Labeled box entries:
* * *

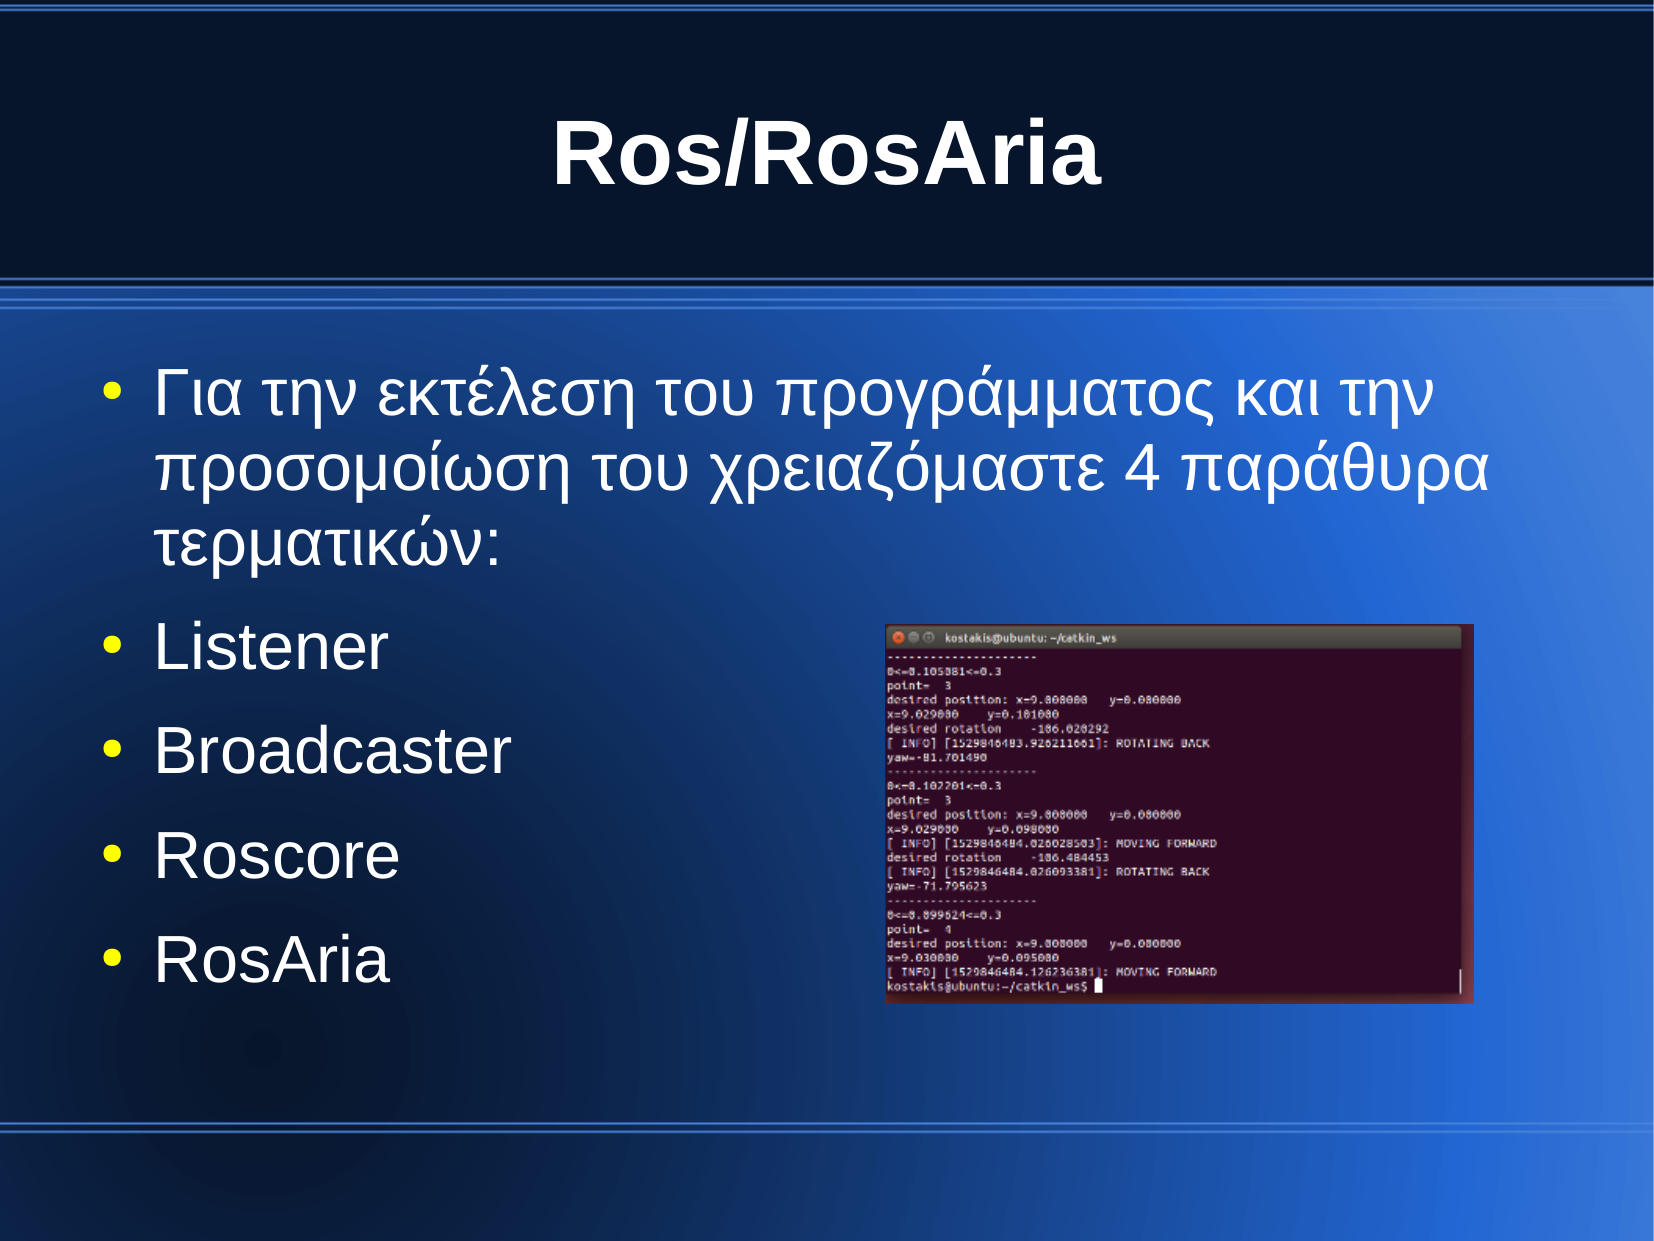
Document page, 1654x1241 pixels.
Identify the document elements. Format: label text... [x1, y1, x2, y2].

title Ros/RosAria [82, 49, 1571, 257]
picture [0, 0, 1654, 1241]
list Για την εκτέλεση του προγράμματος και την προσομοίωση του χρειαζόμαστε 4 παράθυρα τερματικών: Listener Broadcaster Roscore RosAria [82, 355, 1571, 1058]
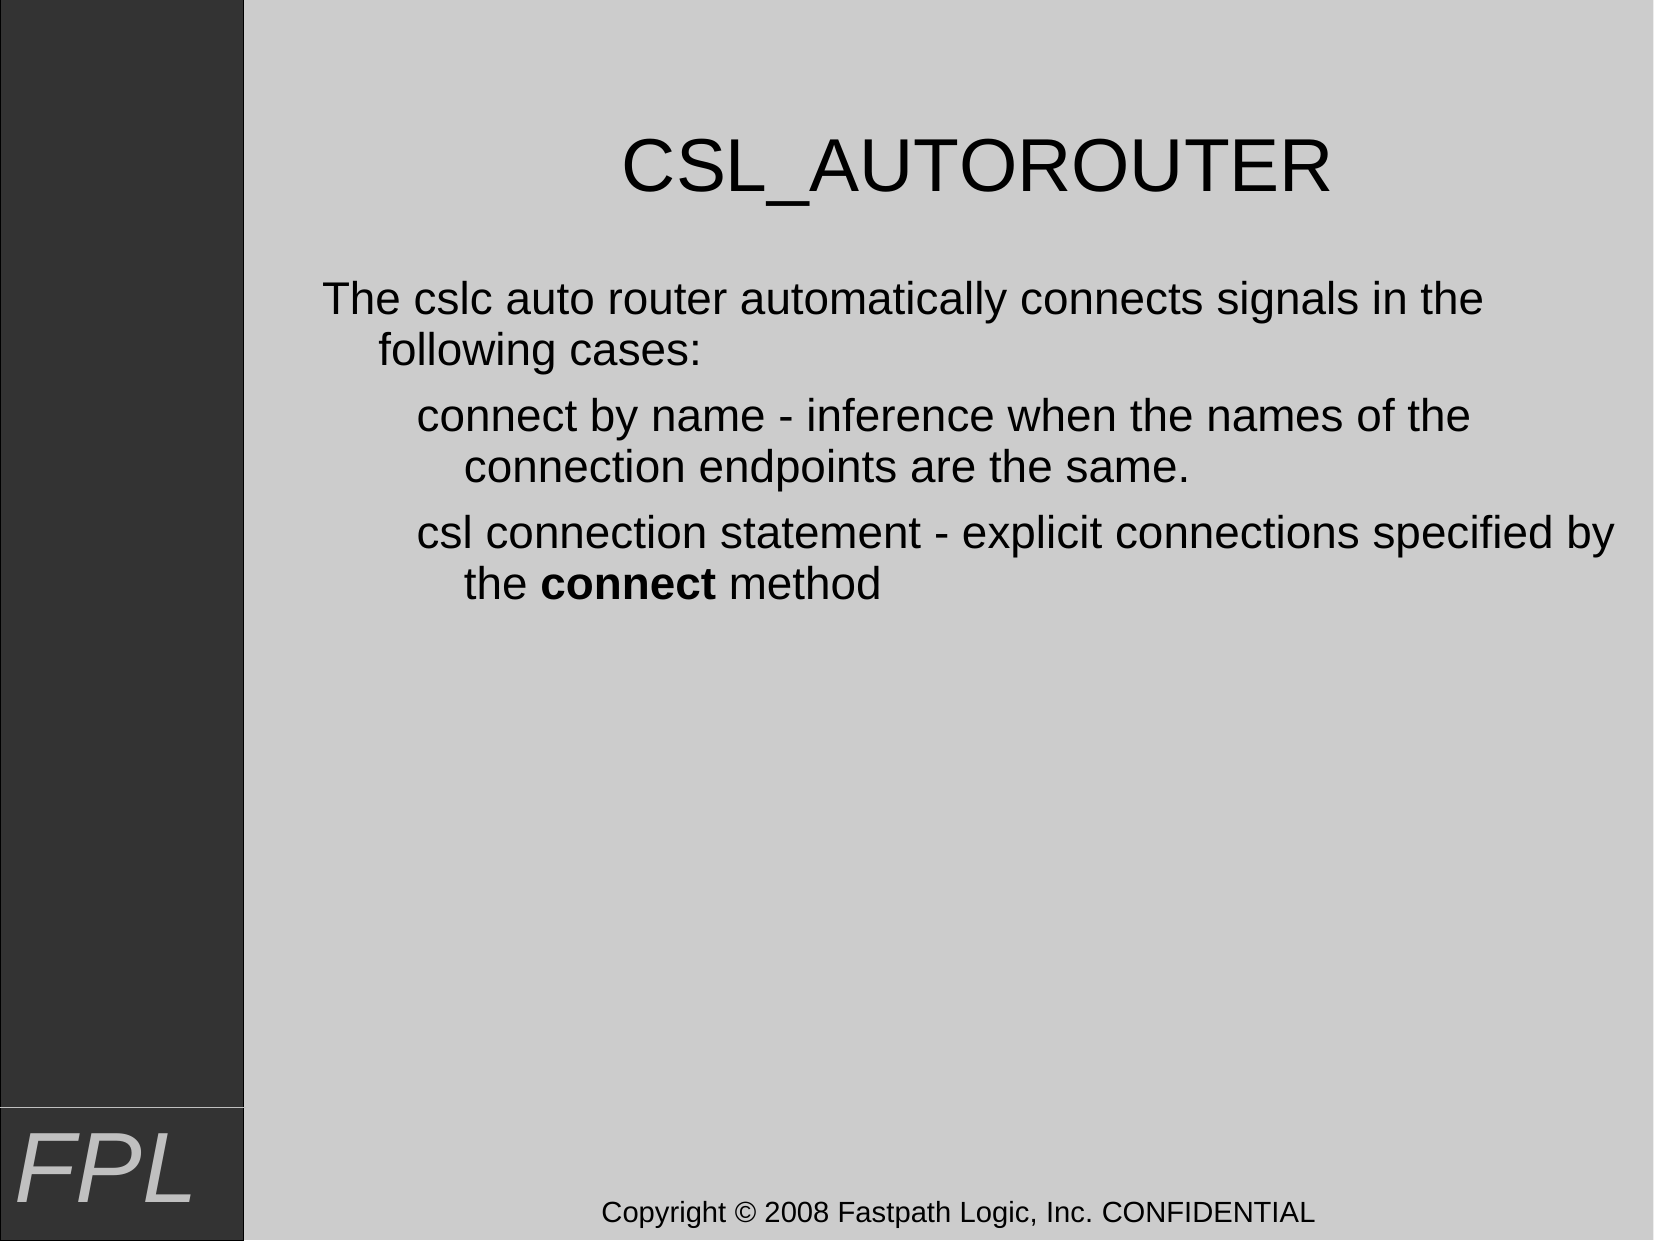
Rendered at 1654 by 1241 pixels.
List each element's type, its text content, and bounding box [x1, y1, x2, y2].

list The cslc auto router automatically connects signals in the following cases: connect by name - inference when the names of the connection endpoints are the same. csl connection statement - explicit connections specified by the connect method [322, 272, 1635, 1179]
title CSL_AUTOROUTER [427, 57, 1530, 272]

* * *

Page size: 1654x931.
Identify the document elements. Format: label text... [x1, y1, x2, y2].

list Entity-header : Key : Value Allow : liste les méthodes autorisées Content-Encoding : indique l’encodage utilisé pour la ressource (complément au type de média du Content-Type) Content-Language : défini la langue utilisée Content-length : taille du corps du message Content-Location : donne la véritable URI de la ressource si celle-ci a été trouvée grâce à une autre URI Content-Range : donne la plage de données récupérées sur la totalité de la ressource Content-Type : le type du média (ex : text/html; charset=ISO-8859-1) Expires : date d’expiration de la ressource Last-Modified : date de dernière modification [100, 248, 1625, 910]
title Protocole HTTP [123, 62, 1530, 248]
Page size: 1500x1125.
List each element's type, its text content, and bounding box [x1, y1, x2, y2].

* * *

Copy the entries above word for word, starting at the line that contains "Document page, 1654x1241 pixels." and ending at the line that contains "title CSL_AUTOROUTER [427, 57, 1530, 272]", both lines included. Omit the pictures from your copy.

Document page, 1654x1241 pixels.
Identify the document elements. Format: label text... [x1, y1, x2, y2].

title Ros/RosAria [82, 49, 1571, 257]
picture [0, 0, 1654, 1241]
list Για την εκτέλεση του προγράμματος και την προσομοίωση του χρειαζόμαστε 4 παράθυρα τερματικών: Listener Broadcaster Roscore RosAria [82, 355, 1571, 1058]
Rendered at 1654 by 1241 pixels.
List each element's type, its text content, and bounding box [x1, y1, x2, y2].

list The cslc auto router automatically connects signals in the following cases: connect by name - inference when the names of the connection endpoints are the same. csl connection statement - explicit connections specified by the connect method [322, 272, 1635, 1179]
title CSL_AUTOROUTER [427, 57, 1530, 272]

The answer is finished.